(Stored data entries)

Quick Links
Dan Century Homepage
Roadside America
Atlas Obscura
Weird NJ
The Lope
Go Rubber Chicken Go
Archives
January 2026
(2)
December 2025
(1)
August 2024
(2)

**Task**
Write out these lines again, swapping "Quick Links" for "Useful Links" and keeping everything else the same.

**Answer to this task**
Useful Links
Dan Century Homepage
Roadside America
Atlas Obscura
Weird NJ
The Lope
Go Rubber Chicken Go
Archives
January 2026
(2)
December 2025
(1)
August 2024
(2)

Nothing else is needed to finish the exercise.